Joy Spence, the name synonymous with rum
Jamaica has the most bars in the World per square mile, and it is no fluke that our spirits have gained notoriety worldwide due to their quality.
To mention the word rum and not mention Joy Spence would be tantamount to blasphemy, as the affable rum connoisseur could easily be described as the 'first lady of Spirits.'
Spence is widely recognised for her part in the development of Appleton Estate rum. Spence hails from the parish of Manchester, located in Jamaica’s Middlesex county. Raised by a banana industry worker and homemaker, Spence set out for success at a tender age.
With the help of her science teacher Eldora Mills, Spence inherited a true passion for chemistry and further taught herself after the passing of her tutor. Her dream of becoming a teacher was under construction when she enrolled at the University of the West Indies. She graduated from the University of the West Indies in 1972, where she received a chemistry degree with first-class honours.

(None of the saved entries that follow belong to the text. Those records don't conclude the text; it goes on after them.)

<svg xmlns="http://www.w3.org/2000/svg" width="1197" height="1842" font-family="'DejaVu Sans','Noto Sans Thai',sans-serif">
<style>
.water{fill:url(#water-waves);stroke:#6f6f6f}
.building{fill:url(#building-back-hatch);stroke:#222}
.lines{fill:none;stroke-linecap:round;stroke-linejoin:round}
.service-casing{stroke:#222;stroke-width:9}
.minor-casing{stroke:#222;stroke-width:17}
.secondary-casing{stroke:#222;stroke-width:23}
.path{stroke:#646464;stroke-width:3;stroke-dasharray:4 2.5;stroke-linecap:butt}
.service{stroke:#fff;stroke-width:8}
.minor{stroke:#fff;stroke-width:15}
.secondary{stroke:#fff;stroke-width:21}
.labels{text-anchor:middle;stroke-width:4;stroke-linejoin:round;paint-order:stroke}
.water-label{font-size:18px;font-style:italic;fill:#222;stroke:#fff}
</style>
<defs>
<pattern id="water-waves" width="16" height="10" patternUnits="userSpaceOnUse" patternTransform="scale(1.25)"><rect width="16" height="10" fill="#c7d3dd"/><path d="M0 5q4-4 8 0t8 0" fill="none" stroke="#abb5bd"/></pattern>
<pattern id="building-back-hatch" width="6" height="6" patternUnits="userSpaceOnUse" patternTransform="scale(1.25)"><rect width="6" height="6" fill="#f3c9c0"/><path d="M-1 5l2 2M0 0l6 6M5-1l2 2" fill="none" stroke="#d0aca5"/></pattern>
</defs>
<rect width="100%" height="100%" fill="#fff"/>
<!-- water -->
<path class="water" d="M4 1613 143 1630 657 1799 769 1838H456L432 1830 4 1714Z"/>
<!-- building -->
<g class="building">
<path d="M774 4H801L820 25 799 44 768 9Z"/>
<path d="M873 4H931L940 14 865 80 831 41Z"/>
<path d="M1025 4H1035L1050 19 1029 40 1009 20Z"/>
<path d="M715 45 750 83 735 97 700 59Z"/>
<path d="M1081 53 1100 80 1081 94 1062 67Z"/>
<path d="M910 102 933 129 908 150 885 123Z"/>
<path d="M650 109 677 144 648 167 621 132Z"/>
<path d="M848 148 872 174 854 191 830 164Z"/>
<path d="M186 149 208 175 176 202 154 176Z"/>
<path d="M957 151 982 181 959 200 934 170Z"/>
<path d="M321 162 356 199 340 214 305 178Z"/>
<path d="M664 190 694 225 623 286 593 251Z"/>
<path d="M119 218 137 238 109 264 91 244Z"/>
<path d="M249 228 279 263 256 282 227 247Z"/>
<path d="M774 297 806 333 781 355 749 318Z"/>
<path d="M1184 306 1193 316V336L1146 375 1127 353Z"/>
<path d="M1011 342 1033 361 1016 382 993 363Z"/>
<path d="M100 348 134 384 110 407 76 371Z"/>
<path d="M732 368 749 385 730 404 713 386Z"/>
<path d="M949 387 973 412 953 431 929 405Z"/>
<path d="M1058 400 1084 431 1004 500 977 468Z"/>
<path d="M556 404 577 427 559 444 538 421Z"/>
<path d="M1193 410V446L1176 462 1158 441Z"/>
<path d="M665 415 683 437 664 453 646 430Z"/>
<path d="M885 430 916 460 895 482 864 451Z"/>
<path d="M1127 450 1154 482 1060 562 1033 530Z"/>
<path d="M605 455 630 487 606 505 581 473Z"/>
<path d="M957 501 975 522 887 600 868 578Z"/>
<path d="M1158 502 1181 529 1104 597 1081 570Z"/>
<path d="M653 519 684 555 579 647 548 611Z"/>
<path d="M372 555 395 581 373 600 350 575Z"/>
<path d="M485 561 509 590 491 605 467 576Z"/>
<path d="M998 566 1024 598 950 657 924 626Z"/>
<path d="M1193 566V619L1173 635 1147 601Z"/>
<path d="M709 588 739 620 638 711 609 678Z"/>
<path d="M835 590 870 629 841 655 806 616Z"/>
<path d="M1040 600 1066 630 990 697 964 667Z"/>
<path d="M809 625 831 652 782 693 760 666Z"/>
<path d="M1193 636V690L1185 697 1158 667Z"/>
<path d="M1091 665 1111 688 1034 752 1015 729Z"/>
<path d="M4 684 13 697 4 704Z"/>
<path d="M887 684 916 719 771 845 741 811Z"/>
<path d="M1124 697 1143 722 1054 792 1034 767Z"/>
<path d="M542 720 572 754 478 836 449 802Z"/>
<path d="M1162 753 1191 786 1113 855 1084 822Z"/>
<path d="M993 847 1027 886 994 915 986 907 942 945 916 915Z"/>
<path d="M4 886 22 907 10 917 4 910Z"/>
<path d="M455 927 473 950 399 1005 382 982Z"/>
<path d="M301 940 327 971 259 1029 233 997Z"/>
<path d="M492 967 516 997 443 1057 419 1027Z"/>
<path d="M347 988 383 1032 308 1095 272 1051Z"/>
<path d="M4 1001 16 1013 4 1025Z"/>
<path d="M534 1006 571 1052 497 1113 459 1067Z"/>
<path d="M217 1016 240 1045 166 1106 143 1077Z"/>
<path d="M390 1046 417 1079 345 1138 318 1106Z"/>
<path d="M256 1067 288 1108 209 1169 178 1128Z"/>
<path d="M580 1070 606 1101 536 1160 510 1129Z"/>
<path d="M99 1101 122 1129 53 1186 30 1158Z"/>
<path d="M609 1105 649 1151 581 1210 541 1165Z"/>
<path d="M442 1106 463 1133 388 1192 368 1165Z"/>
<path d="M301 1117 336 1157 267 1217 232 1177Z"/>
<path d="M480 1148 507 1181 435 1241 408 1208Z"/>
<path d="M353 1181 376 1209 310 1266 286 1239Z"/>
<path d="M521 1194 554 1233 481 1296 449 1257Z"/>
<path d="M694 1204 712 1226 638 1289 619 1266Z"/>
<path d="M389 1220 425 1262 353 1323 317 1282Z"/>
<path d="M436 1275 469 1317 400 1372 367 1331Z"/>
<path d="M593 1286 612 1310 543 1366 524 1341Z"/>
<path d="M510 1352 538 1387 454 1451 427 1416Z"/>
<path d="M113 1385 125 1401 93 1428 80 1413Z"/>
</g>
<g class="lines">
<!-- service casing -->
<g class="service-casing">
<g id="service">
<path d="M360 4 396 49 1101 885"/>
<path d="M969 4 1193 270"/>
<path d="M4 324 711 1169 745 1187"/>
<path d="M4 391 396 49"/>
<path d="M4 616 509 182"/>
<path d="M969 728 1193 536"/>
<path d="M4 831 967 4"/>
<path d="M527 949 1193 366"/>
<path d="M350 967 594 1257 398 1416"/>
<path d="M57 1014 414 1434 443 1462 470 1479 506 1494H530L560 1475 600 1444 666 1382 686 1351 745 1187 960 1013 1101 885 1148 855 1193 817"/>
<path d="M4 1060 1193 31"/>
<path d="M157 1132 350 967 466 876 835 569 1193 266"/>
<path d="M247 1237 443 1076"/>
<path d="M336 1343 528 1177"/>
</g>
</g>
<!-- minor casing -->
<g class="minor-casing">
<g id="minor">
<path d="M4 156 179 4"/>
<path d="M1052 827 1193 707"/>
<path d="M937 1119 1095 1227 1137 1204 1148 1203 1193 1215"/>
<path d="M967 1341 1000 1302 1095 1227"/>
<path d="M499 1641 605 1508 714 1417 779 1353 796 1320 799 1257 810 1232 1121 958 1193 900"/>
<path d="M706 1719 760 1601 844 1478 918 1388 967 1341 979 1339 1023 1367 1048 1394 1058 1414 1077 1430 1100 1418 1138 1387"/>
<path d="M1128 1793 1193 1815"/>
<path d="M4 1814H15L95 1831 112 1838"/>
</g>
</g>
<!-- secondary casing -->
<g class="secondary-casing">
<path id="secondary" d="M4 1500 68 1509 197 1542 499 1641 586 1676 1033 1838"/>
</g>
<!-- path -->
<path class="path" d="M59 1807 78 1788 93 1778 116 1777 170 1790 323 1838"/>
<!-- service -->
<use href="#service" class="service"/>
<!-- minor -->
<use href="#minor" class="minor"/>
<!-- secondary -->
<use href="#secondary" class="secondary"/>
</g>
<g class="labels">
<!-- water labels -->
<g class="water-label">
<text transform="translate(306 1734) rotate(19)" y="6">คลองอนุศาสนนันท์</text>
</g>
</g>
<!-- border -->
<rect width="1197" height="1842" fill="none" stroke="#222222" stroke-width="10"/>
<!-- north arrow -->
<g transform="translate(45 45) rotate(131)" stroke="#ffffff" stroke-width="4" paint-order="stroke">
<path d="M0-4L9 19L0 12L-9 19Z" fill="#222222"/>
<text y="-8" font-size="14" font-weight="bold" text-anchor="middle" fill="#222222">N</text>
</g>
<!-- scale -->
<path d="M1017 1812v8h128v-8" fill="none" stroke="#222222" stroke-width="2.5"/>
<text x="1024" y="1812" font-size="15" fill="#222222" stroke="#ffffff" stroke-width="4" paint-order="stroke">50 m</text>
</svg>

1975 would prove to be a very successful year for Joy Spence.
Her dream came to fruition when she became a chemistry teacher at Jamaica's College of Arts & Science, later named the University of Technology. She would continue her studies, pursuing master’s degree in analytical chemistry at the University of Loughborough, England.
She made her mark at the University of Loughborough, graduating with honours and the highest scores ever to be recorded by any student on their exams. Spence’s record still stands to date.
She returned to Jamaica in 1979 and changed her career path. She was offered a position as a research and Development Chemist at the Estate Industries Limited that produces the world's famous Tia Maria Liqueur.
She felt unchallenged working at Estate Industries Limited so she applied to work at J Wray & Nephew Limited who were producers of the Appleton Estate rum.
In 1981 she was chief chemist at the Appleton Estate Limited, working alongside Owen Tulloch master blender. At that time, she believed her position may have intimidated men as it was not the norm for a woman to make inroads in a field of this nature.
In 1996, Spence was appointed General Manager, Technical and Quality Services and in a short time obtained the position of Master Blender after Tulloch’s retirement.
Spence has achieved awards such as the Order of Distinction in the Rank of Officer, (OD), by the Jamaican government for her service to industry in 2005. The Rum Experience Pioneer’s Award for outstanding rum achievement at the Golden Rum Barrel Awards, the Honorary Doctorate of Science by Loughborough University and in 2014 she received the “Outstanding Contribution” Award at the International Spirits Challenge (ISC) Awards.
Wray and Nephew have memorialised Spence's contribution to the Company by naming its signature attraction, the 'Joy Spence Appleton Estate Rum Experience'.
In retirement, Spence makes special guest appearances at the tour facility but her passion for chemistry remains best represented by her 'Foundation in Chemistry' initiative which is aimed at promoting the subject among high school students.
Spence’s career bears out her philosophy, "There are only two answers to any question. Yes or No. I am not afraid to take risks.”